Recent Work, Challenges, Reasons for Hope & Outlook on The Future
In these times of a global pandemic, Merlin Sheldrake finds the narrative that we are in charge and have control is being diluted somewhat by the apparent uncontrollable nature of the coronavirus. “We’ve been thinking of this situation as a test for governments and their policymakers on how well they can handle the situation. However, if we were really concerned with this pandemic and future pandemics, we would stop doing what we are doing that are making pandemics very likely, and we’re doing a lot to make pandemics very likely, whether it be deforestation or all sorts of habitat destruction which forces animals into a different kind of contact with humans or the liberal use of antibiotics in farming which is a surefire way to breed new bacterial superbugs. Governments need to work on this current pandemic but if those in power are really serious about dealing with these threats in the future, then we would start to reevaluate some of those destructive practices.”

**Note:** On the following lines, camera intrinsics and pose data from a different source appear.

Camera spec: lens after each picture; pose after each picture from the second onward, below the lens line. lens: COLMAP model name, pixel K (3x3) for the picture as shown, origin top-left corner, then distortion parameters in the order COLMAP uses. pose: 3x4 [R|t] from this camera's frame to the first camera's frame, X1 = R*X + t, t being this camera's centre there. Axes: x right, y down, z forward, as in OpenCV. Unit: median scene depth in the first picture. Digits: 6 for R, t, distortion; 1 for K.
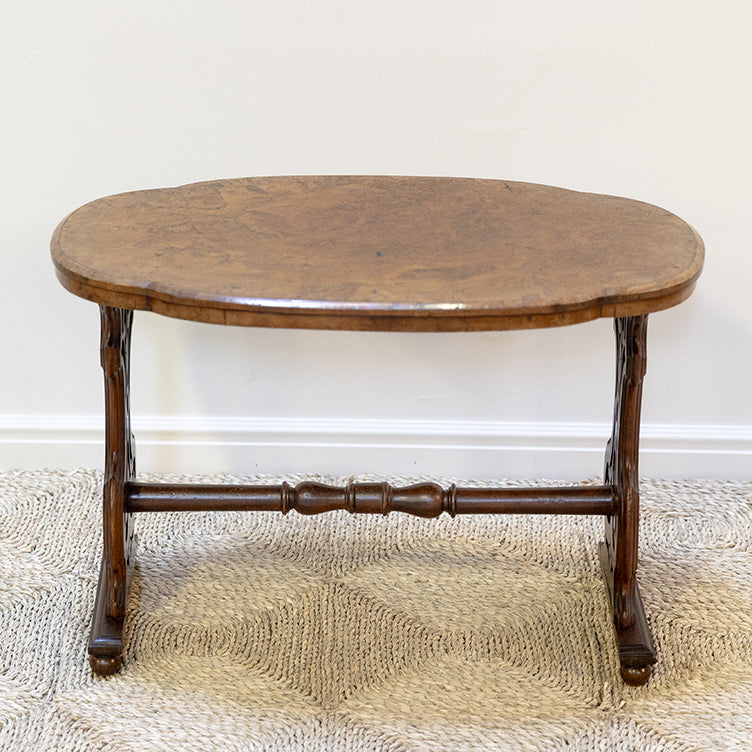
lens RADIAL K [[2403.9, 0, 352.7], [0, 2403.9, 231.4], [0, 0, 1]] dist [0.073249, 0.000000]
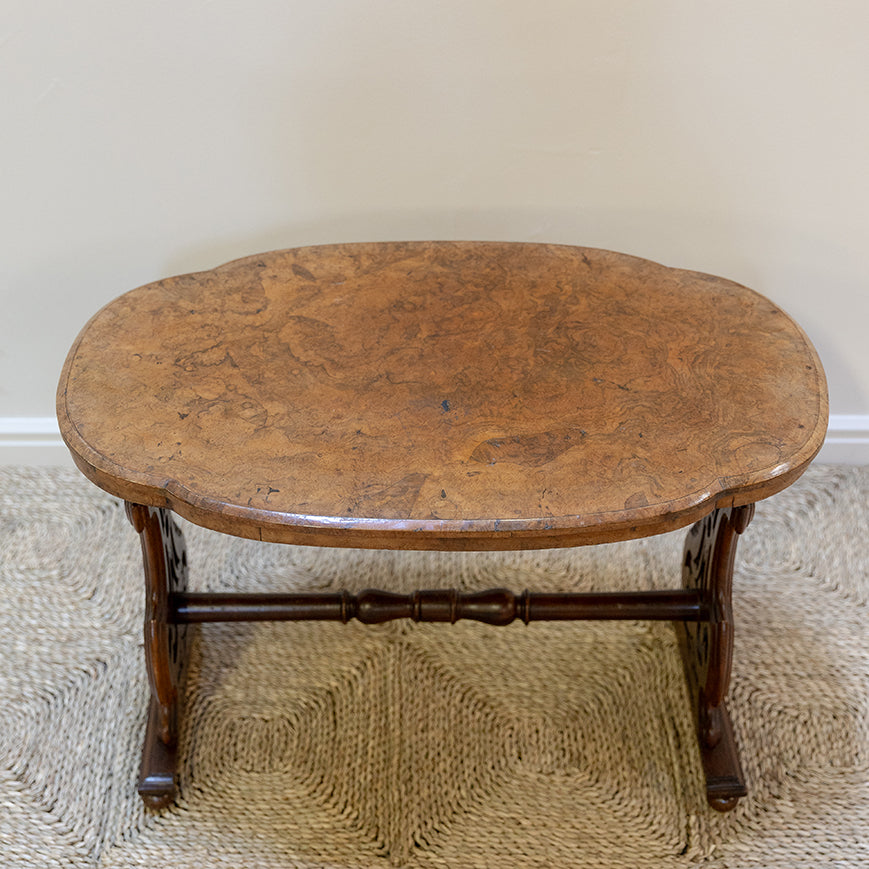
lens RADIAL K [[1501.6, 0, 429.0], [0, 1501.6, 325.8], [0, 0, 1]] dist [0.036860, 0.000000]
pose [[0.999748, -0.019600, 0.010971, -0.000125], [0.015788, 0.960606, 0.277465, -0.155915], [-0.015977, -0.277222, 0.960673, 0.478553]]
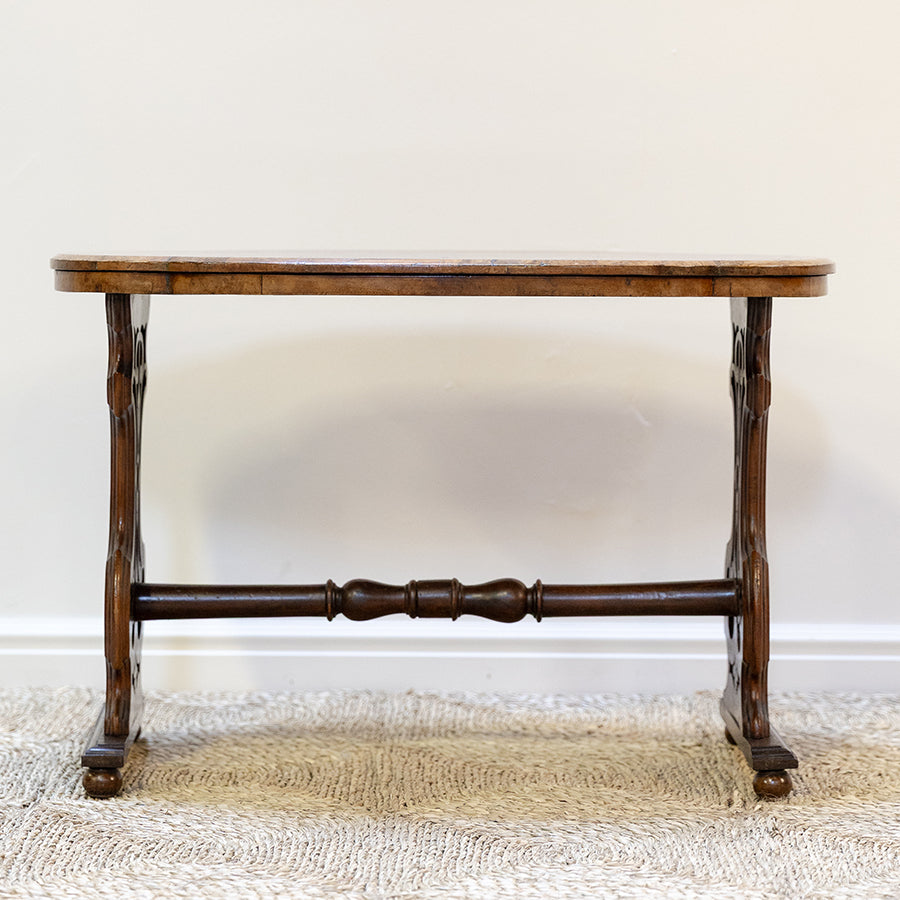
lens RADIAL K [[2877.0, 0, 436.4], [0, 2877.0, 295.8], [0, 0, 1]] dist [0.073249, 0.000000]
pose [[0.999878, -0.002174, 0.015492, -0.007443], [0.006536, 0.957778, -0.287435, 0.295198], [-0.014213, 0.287501, 0.957675, 0.046375]]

In the topic of surviving drastic environmental changes, fungi have once again their role to play. In the broadest sense, fungi have been around for over a billion years and have lived through almost all of the great extinction events of which we’re in the 6th. In more practical ways, fungi as the great recyclers of the planet are able to digest pollutants and to filter contaminated water with bacterial pathogens or heavy metal. They can extract the toxic byproduct of our irresponsible behavior and help decontaminate these environments.

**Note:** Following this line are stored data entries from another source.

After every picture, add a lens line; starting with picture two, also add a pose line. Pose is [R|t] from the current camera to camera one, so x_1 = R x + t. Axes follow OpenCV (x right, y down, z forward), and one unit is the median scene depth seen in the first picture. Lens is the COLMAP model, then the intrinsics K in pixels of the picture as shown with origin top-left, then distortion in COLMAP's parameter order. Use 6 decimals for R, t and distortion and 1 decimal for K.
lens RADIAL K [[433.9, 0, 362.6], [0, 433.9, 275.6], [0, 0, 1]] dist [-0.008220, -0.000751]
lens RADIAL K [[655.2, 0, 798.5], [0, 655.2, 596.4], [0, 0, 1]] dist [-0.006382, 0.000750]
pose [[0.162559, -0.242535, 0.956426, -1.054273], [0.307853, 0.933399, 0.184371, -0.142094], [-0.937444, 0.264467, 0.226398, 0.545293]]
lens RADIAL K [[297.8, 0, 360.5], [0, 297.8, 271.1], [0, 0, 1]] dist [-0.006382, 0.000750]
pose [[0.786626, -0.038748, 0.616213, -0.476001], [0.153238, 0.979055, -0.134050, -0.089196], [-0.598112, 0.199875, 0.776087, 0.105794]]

Moreover, recent studies and experiments have shown a lot of exciting anticancer and antiviral drugs coming out of the fungal world, as well as psychological benefits of mushroom intake. Fungi also have promising use in the creation of mycelial leather and bricks, as more environmentally friendly alternatives to current practices. In short, whether it be on a philosophical, symbolic or practical level, we have a lot to gain from shifting our focus to the ground beneath our feet.